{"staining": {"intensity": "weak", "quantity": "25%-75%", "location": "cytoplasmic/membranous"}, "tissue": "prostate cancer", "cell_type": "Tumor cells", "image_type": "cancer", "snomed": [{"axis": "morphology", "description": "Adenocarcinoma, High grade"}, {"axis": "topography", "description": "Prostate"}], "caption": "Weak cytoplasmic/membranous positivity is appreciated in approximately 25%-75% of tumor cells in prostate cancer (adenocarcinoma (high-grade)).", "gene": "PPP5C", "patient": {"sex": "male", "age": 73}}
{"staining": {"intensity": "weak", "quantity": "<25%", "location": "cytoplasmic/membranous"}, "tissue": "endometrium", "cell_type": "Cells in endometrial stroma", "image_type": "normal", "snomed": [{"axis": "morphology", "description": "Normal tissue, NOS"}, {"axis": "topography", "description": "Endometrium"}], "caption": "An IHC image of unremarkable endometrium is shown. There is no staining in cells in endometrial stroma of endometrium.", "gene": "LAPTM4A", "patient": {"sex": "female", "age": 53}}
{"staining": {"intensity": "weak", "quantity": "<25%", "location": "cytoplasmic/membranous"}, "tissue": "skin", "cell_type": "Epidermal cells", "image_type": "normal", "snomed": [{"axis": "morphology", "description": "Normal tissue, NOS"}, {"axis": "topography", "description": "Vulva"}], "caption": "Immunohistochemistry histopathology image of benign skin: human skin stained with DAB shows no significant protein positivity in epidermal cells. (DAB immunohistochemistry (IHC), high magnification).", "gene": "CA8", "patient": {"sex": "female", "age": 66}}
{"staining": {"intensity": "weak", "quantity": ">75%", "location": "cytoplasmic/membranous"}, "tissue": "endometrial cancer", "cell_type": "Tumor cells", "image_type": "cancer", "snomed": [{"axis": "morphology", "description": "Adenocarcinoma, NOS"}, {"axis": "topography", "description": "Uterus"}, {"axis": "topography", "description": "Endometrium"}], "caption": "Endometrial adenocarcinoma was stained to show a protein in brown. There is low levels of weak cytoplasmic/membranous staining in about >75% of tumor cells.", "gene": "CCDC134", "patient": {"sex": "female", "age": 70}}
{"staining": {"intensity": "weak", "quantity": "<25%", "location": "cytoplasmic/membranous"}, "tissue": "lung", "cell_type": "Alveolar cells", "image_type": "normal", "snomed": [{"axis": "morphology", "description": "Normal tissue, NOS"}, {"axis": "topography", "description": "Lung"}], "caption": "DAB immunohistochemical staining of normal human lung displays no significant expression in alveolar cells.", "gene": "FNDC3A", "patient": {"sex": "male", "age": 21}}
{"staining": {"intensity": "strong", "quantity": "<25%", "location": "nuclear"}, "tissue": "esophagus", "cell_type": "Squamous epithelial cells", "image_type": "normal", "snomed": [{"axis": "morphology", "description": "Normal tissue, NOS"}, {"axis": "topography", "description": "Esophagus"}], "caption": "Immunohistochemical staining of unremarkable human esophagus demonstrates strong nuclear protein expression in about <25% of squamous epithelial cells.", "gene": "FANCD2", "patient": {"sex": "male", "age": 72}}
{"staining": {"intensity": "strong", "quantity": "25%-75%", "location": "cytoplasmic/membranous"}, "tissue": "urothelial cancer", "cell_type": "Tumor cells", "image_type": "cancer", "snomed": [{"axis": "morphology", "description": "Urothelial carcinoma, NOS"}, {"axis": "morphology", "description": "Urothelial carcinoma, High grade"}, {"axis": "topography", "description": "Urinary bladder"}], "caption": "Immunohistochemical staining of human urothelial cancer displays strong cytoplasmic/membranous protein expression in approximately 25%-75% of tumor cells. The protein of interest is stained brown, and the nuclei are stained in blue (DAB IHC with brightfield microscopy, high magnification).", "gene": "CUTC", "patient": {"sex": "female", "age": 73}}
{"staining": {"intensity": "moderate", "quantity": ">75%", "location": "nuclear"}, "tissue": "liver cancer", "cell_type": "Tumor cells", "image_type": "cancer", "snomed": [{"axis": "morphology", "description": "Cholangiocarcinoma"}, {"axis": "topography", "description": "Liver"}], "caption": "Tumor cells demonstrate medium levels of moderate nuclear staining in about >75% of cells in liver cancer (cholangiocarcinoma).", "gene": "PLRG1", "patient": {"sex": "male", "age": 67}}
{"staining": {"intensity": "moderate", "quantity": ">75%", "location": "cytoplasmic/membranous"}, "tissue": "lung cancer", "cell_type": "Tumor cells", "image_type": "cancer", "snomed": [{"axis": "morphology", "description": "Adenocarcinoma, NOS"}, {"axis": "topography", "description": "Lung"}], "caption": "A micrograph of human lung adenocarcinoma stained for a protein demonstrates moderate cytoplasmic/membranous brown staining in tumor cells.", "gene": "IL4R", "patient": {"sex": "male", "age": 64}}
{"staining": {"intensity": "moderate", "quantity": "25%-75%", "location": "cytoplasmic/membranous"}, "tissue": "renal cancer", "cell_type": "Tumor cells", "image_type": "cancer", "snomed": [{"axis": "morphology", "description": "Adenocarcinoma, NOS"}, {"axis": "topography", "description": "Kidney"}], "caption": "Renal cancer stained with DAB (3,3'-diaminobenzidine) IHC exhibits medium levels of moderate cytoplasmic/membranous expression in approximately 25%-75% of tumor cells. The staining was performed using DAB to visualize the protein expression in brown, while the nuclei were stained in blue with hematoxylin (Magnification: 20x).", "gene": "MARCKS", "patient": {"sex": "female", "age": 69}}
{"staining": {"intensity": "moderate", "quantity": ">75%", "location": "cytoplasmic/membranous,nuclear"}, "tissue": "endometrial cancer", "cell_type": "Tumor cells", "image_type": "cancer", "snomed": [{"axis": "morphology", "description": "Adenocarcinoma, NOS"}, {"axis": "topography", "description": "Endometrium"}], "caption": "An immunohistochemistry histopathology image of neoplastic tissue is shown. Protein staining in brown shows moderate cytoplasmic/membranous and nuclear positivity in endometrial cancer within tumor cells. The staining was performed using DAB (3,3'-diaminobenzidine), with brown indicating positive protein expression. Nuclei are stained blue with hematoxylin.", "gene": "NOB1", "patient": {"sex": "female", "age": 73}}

* * * * *

Brief >> Repeat the data. Leave nothing out and change nothing.

Response to this exercise >>
{"staining": {"intensity": "weak", "quantity": "25%-75%", "location": "cytoplasmic/membranous"}, "tissue": "prostate cancer", "cell_type": "Tumor cells", "image_type": "cancer", "snomed": [{"axis": "morphology", "description": "Adenocarcinoma, High grade"}, {"axis": "topography", "description": "Prostate"}], "caption": "Weak cytoplasmic/membranous positivity is appreciated in approximately 25%-75% of tumor cells in prostate cancer (adenocarcinoma (high-grade)).", "gene": "PPP5C", "patient": {"sex": "male", "age": 73}}
{"staining": {"intensity": "weak", "quantity": "<25%", "location": "cytoplasmic/membranous"}, "tissue": "endometrium", "cell_type": "Cells in endometrial stroma", "image_type": "normal", "snomed": [{"axis": "morphology", "description": "Normal tissue, NOS"}, {"axis": "topography", "description": "Endometrium"}], "caption": "An IHC image of unremarkable endometrium is shown. There is no staining in cells in endometrial stroma of endometrium.", "gene": "LAPTM4A", "patient": {"sex": "female", "age": 53}}
{"staining": {"intensity": "weak", "quantity": "<25%", "location": "cytoplasmic/membranous"}, "tissue": "skin", "cell_type": "Epidermal cells", "image_type": "normal", "snomed": [{"axis": "morphology", "description": "Normal tissue, NOS"}, {"axis": "topography", "description": "Vulva"}], "caption": "Immunohistochemistry histopathology image of benign skin: human skin stained with DAB shows no significant protein positivity in epidermal cells. (DAB immunohistochemistry (IHC), high magnification).", "gene": "CA8", "patient": {"sex": "female", "age": 66}}
{"staining": {"intensity": "weak", "quantity": ">75%", "location": "cytoplasmic/membranous"}, "tissue": "endometrial cancer", "cell_type": "Tumor cells", "image_type": "cancer", "snomed": [{"axis": "morphology", "description": "Adenocarcinoma, NOS"}, {"axis": "topography", "description": "Uterus"}, {"axis": "topography", "description": "Endometrium"}], "caption": "Endometrial adenocarcinoma was stained to show a protein in brown. There is low levels of weak cytoplasmic/membranous staining in about >75% of tumor cells.", "gene": "CCDC134", "patient": {"sex": "female", "age": 70}}
{"staining": {"intensity": "weak", "quantity": "<25%", "location": "cytoplasmic/membranous"}, "tissue": "lung", "cell_type": "Alveolar cells", "image_type": "normal", "snomed": [{"axis": "morphology", "description": "Normal tissue, NOS"}, {"axis": "topography", "description": "Lung"}], "caption": "DAB immunohistochemical staining of normal human lung displays no significant expression in alveolar cells.", "gene": "FNDC3A", "patient": {"sex": "male", "age": 21}}
{"staining": {"intensity": "strong", "quantity": "<25%", "location": "nuclear"}, "tissue": "esophagus", "cell_type": "Squamous epithelial cells", "image_type": "normal", "snomed": [{"axis": "morphology", "description": "Normal tissue, NOS"}, {"axis": "topography", "description": "Esophagus"}], "caption": "Immunohistochemical staining of unremarkable human esophagus demonstrates strong nuclear protein expression in about <25% of squamous epithelial cells.", "gene": "FANCD2", "patient": {"sex": "male", "age": 72}}
{"staining": {"intensity": "strong", "quantity": "25%-75%", "location": "cytoplasmic/membranous"}, "tissue": "urothelial cancer", "cell_type": "Tumor cells", "image_type": "cancer", "snomed": [{"axis": "morphology", "description": "Urothelial carcinoma, NOS"}, {"axis": "morphology", "description": "Urothelial carcinoma, High grade"}, {"axis": "topography", "description": "Urinary bladder"}], "caption": "Immunohistochemical staining of human urothelial cancer displays strong cytoplasmic/membranous protein expression in approximately 25%-75% of tumor cells. The protein of interest is stained brown, and the nuclei are stained in blue (DAB IHC with brightfield microscopy, high magnification).", "gene": "CUTC", "patient": {"sex": "female", "age": 73}}
{"staining": {"intensity": "moderate", "quantity": ">75%", "location": "nuclear"}, "tissue": "liver cancer", "cell_type": "Tumor cells", "image_type": "cancer", "snomed": [{"axis": "morphology", "description": "Cholangiocarcinoma"}, {"axis": "topography", "description": "Liver"}], "caption": "Tumor cells demonstrate medium levels of moderate nuclear staining in about >75% of cells in liver cancer (cholangiocarcinoma).", "gene": "PLRG1", "patient": {"sex": "male", "age": 67}}
{"staining": {"intensity": "moderate", "quantity": ">75%", "location": "cytoplasmic/membranous"}, "tissue": "lung cancer", "cell_type": "Tumor cells", "image_type": "cancer", "snomed": [{"axis": "morphology", "description": "Adenocarcinoma, NOS"}, {"axis": "topography", "description": "Lung"}], "caption": "A micrograph of human lung adenocarcinoma stained for a protein demonstrates moderate cytoplasmic/membranous brown staining in tumor cells.", "gene": "IL4R", "patient": {"sex": "male", "age": 64}}
{"staining": {"intensity": "moderate", "quantity": "25%-75%", "location": "cytoplasmic/membranous"}, "tissue": "renal cancer", "cell_type": "Tumor cells", "image_type": "cancer", "snomed": [{"axis": "morphology", "description": "Adenocarcinoma, NOS"}, {"axis": "topography", "description": "Kidney"}], "caption": "Renal cancer stained with DAB (3,3'-diaminobenzidine) IHC exhibits medium levels of moderate cytoplasmic/membranous expression in approximately 25%-75% of tumor cells. The staining was performed using DAB to visualize the protein expression in brown, while the nuclei were stained in blue with hematoxylin (Magnification: 20x).", "gene": "MARCKS", "patient": {"sex": "female", "age": 69}}
{"staining": {"intensity": "moderate", "quantity": ">75%", "location": "cytoplasmic/membranous,nuclear"}, "tissue": "endometrial cancer", "cell_type": "Tumor cells", "image_type": "cancer", "snomed": [{"axis": "morphology", "description": "Adenocarcinoma, NOS"}, {"axis": "topography", "description": "Endometrium"}], "caption": "An immunohistochemistry histopathology image of neoplastic tissue is shown. Protein staining in brown shows moderate cytoplasmic/membranous and nuclear positivity in endometrial cancer within tumor cells. The staining was performed using DAB (3,3'-diaminobenzidine), with brown indicating positive protein expression. Nuclei are stained blue with hematoxylin.", "gene": "NOB1", "patient": {"sex": "female", "age": 73}}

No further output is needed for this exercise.